Ticaret savaşı endişeleri, ekonomik büyüme kaygıları, siyasi gerilimler ve jeopolitik gelişmeler, yatırımcıların riskli varlıklardan kaçmasına ve güvenli liman arayışına girmesine neden oluyor. Bu da altına olan talebi artırarak, sarı metalin 3.000 dolar seviyesini aşmasına yol açtı. Altının yükselmesinin arkasında birkaç önemli etken bulunuyor.
Ticaret Savaşının Etkisi ve Fed’in Faiz Kararları
Altın, özellikle ticaret savaşından faydalandı. ABD Başkanı Donald Trump’ın, AB'nin Amerikan viski ihracatına yüzde 50 vergi koymasının ardından, Avrupa şarabı ve diğer alkollü içeceklere de yüzde 200 gümrük vergisi uygulanacağına dair uyarılar altının değerini artırdı. Ayrıca, Şubat ayında açıklanan Üretici Fiyat Endeksi (ÜFE) ve Tüketici Fiyat Endeksi (TÜFE) verileri, fiyat baskılarının hafiflediğini göstererek Fed’e faiz oranlarını düşürme için daha fazla alan sağladı. Bu durum, getiri sağlamayan altının cazibesini artırarak yatırımcıları güvenli liman varlıklarına yönlendirdi.
Güçlü ETF Talebi ve Merkez Bankası Alımları
Altının yükselmesini destekleyen bir diğer faktör ise güçlü ETF talebi oldu. Bu yıl, altın borsa yatırım fonları (ETF) varlıkları yaklaşık 3.5 milyon ons artarak neredeyse 86.4 milyon onsa ulaştı. Çin’in alımlarını üst üste dördüncü ayda da sürdürmesi ve merkez bankalarının altın alımlarına devam etmesi, altına olan talebi daha da güçlendirdi. Merkez bankaları 2024 yılında 1.045 ton altın satın alarak toplam talebin yaklaşık beşte birini oluşturdu.
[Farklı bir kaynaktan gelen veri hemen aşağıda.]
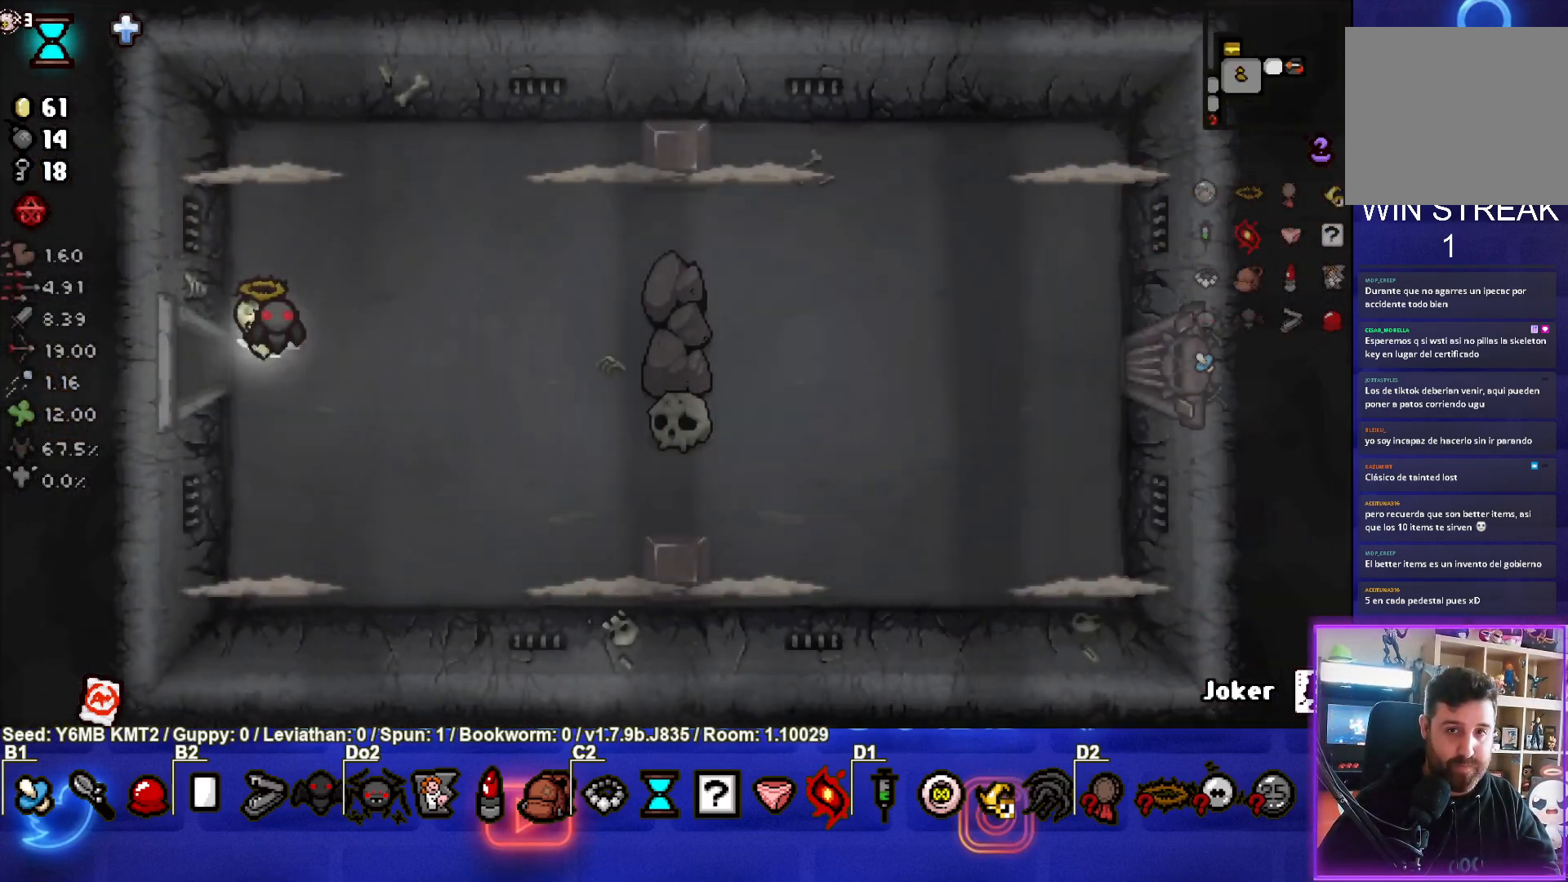
{"buttons": ["CIRCLE"], "left_stick": "down-right", "events": [[283, "left_stick", "right"], [400, "left_stick", "down-right"]]}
Bu trendin 2025’te de devam etmesi bekleniyor.
Altın Fiyatları Artıyor: 3.017 Dolar
Altın, bu gelişmelerin etkisiyle haftalık yüzde 3 artışla 3.017 dolara kadar yükseldi. Yılbaşından bu yana kazancı ise yüzde 14’e yaklaştı. Bu artış, 2025'te altının ons başına 3.600 dolara kadar yükselmesi bekleniyor. Ticaret savaşları ve gümrük vergilerindeki belirsizliklerin altın fiyatlarını daha da artıracağı öngörülüyor.
3.300 Dolar Hedefi
Altın 3.000 dolar seviyesine ulaşmasının ardından, yatırımcılar bir sonraki adımın ne olacağını merak ediyor. Saxo Bank, kâr alımı nedeniyle fiyatların 2.930 dolara kadar geri çekilebileceğini belirtiyor. Ancak, küresel risklerin önemli ölçüde azalmadığı sürece, genel görünümün yükseliş eğiliminde olduğunu vurguluyor. Kuruluşa göre, kısa vadede 3.300 dolar hedefleniyor.
"Gizemli Bir El" Teorisi
Değerli metaller piyasası analisti Ross Norman, altının son dönemdeki fiyat artışının ardında gizli bir el olabileceğini iddia etti. Norman, altındaki yükselişi “geleneksel korelasyonların çoğunu görmezden gelerek” açıklıyor ve büyük, şeffaf olmayan bir oyuncunun piyasayı etkilemiş olabileceğini söylüyor. "Bu alımların hacmi çok yüksek ve piyasayı çarpıtmaya yetecek kadar büyük olabilir," diye ekliyor. Bu teoriyi savunan birçok analist, “büyük ve bilinmeyen bir oyuncunun altının yükselmesini yönlendirdiğini” düşünüyor.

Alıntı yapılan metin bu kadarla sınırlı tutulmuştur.